Recessione: secondo Krugman possibile quest'anno o l'anno prossimo

Ci sono buone probabilità che l’economia mondiale torni in recessione nel 2019. Almeno stando a quanto afferma Paul Krugman. Una delle ragioni di innesco dovrebbe essere la guerra dei dazi fra Cina e Stati Uniti.

La maggior parte degli economisti concorda sul fatto che la crescita globale stia decelerando, sebbene i vertici politici sembrino ignorare questo importante dato.

Krugman, vincitore del premio Nobel per l’economia del 2008, ha recentemente detto la sua al World Government Summit di Dubai, tenuto domenica scorsa negli Emirati Arabi.

Secondo il celebre economista ci sarebbero “buone chance di tornare in recessione quest’anno o l’anno prossimo”. È c’è da fidarsi, poiché oltre ad aver vinto il più prestigioso premio consegnato ad uno scienziato nell’era moderna, Krugman è anche professore emerito alla Princeton University e studioso apprezzato per le sue capacità predittive basate su dati reali

Secondo Krugman, tuttavia, non si tratterà di qualcosa di colossale, bensì di una serie di processi che andranno accumulandosi fino a risultare globalmente in quella che tecnicamente può essere definita recessione.
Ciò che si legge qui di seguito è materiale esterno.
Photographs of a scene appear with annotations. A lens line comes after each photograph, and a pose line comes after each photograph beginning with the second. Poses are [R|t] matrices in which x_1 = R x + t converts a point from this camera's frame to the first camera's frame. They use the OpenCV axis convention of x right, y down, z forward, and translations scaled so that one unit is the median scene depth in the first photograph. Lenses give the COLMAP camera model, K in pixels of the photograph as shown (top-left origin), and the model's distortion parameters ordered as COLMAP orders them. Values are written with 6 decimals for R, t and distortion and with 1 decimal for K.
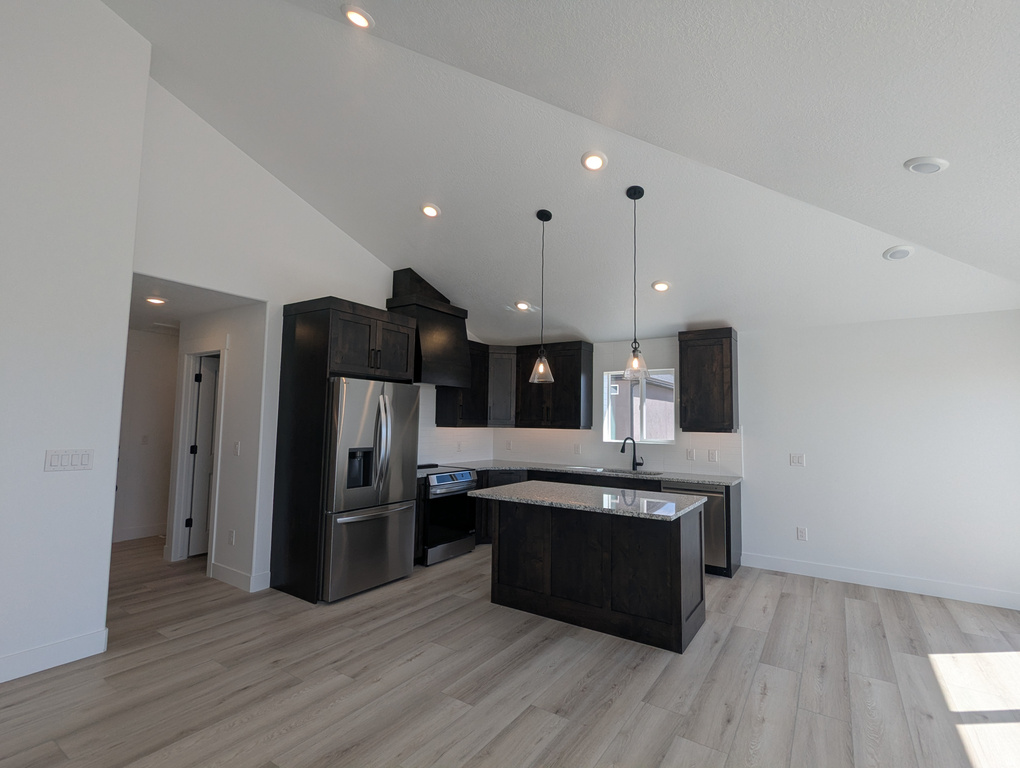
lens RADIAL K [[487.3, 0, 510.0], [0, 487.3, 384.0], [0, 0, 1]] dist [-0.000436, -0.000156]
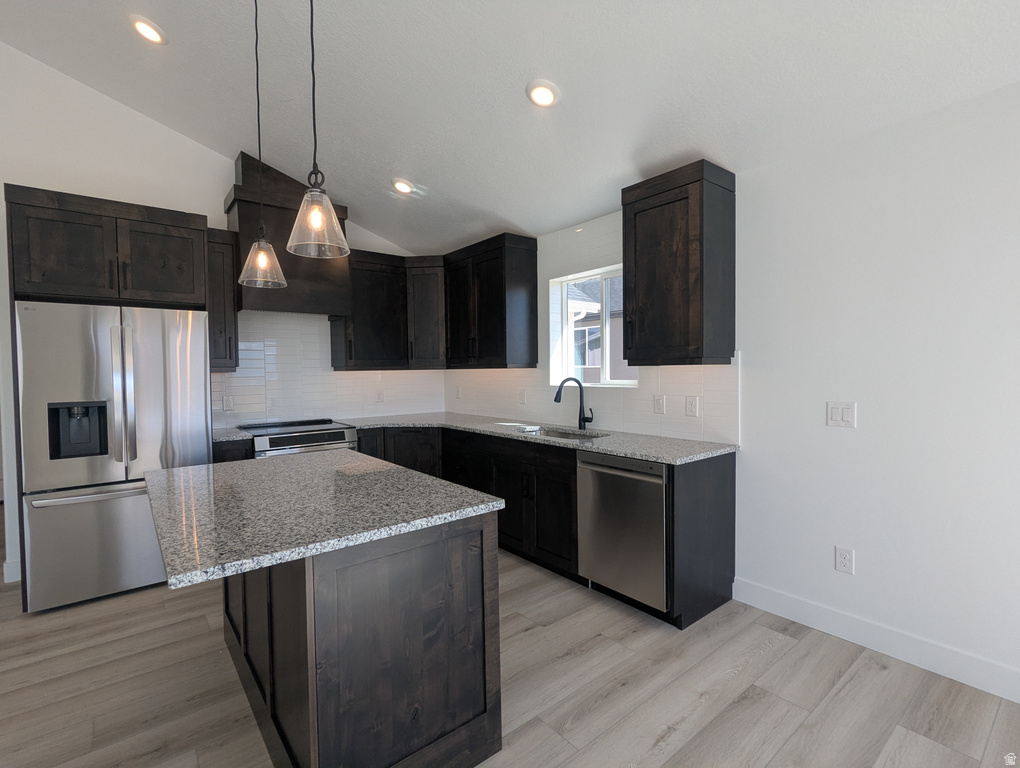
lens RADIAL K [[487.3, 0, 510.0], [0, 487.3, 384.0], [0, 0, 1]] dist [-0.000436, -0.000156]
pose [[0.954084, -0.021774, -0.298748, 0.392070], [0.054083, 0.993485, 0.100311, 0.053954], [0.294618, -0.111862, 0.949045, 0.408566]]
Recessione: i tagli di Trump e le previsioni UE

Ha fatto presente, ad esempio, che motivo di preoccupazione in tal senso è il recente taglio delle tasse statunitensi disposto da Donald Trump, sebbene il “luogo che più di tutti sembra sull’orlo della recessione pare essere la zona Euro”.

Non deve sorprendere, allora, se la scorsa settimana la Commissione Europea ha fortemente ribassato le sue previsioni di crescita per gli anni 2019 e 2020. Secondo la commissione, l’Euro Zona crescerà di 1,3 punti percentuali quest’anno rispetto all’1,9 fatto registrare nel 2018. Più ottimistiche le previsioni per il 2020, anno in cui la crescita dovrebbe arrivare a 1,6 punti percentuali.

Le previsioni precedenti, invece, varate nel mese di novembre 2018, prevedevano una crescita dell’1,9 nel 2019 e dell’1,7 nel 2020. Il ridimensionamento è avvenuto quindi in soli due mesi, ed è stato pari allo 0,4% per l’anno in corso e allo 0,1% per il prossimo.